▸ What to work on
In the items that run from the line containing "Document page, 2001x1125 pixels." through the line containing "title Trino [189, 159, 1627, 276]", substitute "category" for "label" and reproduce only those lines with everything else unchanged.

▸ Data supplied
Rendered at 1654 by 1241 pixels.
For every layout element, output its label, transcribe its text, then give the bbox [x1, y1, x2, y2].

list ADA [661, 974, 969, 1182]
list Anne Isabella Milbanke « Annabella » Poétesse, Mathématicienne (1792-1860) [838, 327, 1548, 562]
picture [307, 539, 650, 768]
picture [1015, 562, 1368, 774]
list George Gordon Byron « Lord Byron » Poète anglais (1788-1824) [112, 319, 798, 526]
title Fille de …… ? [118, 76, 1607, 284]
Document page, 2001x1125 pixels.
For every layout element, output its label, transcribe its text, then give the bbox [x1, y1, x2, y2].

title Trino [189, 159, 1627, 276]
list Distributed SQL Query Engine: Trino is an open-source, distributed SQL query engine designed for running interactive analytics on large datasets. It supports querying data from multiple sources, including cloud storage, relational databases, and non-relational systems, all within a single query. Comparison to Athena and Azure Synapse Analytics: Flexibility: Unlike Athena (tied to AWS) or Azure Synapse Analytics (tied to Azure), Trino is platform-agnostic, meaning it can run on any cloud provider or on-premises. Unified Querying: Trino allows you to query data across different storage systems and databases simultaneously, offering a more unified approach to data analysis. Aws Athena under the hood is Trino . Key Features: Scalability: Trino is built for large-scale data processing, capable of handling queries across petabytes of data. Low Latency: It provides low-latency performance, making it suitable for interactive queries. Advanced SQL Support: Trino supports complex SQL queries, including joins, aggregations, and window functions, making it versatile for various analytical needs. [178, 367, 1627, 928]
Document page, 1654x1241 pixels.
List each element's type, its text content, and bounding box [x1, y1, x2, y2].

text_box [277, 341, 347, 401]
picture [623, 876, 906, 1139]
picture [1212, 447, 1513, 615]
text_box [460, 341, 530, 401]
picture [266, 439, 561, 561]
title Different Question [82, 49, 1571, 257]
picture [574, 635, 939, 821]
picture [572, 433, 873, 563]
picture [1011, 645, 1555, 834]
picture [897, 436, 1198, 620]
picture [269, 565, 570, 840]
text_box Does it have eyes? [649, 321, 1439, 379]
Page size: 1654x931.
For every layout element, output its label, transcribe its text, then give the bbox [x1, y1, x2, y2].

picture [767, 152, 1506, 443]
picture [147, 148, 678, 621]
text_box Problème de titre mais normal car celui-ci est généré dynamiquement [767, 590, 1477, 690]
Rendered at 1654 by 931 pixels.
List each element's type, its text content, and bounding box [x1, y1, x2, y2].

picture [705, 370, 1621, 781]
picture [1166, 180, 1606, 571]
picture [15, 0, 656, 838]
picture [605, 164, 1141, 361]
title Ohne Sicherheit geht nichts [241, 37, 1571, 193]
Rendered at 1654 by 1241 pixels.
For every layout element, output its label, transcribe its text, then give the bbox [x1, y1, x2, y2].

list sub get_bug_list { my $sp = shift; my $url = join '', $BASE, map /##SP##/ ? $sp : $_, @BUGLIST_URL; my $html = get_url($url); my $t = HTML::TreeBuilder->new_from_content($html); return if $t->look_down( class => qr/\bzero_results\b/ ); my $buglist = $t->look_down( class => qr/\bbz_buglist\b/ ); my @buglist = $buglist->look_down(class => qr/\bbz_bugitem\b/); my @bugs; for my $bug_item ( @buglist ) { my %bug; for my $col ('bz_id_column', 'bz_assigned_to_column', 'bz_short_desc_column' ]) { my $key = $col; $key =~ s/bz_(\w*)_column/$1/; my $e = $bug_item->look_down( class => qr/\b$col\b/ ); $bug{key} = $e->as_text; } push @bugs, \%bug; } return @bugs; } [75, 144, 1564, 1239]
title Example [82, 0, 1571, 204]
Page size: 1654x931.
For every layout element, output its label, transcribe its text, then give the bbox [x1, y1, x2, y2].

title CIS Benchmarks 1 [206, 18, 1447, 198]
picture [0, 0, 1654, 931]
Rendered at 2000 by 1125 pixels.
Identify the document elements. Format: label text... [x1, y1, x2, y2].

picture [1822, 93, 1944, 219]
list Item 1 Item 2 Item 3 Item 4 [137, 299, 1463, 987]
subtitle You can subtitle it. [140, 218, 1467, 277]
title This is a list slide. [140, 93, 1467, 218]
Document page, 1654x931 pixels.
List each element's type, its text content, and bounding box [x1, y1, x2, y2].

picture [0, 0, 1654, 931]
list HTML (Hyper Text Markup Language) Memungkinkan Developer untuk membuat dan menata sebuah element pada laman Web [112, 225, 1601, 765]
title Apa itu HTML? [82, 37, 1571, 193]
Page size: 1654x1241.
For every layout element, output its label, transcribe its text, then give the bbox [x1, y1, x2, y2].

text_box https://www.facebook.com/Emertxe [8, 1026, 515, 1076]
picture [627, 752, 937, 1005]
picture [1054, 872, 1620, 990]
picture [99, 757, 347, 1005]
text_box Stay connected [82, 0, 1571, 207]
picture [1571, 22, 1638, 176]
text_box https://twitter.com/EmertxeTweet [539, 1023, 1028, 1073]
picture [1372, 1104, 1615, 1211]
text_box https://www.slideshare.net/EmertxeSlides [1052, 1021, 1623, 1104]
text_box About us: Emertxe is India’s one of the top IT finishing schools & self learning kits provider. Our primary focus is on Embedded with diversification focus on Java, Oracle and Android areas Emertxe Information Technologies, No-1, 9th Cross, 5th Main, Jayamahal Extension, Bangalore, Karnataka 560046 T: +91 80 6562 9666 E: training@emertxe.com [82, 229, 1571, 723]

▸ Exercise answer
Document page, 2001x1125 pixels.
For every layout element, output its category, transcribe its text, then give the bbox [x1, y1, x2, y2].

title Trino [189, 159, 1627, 276]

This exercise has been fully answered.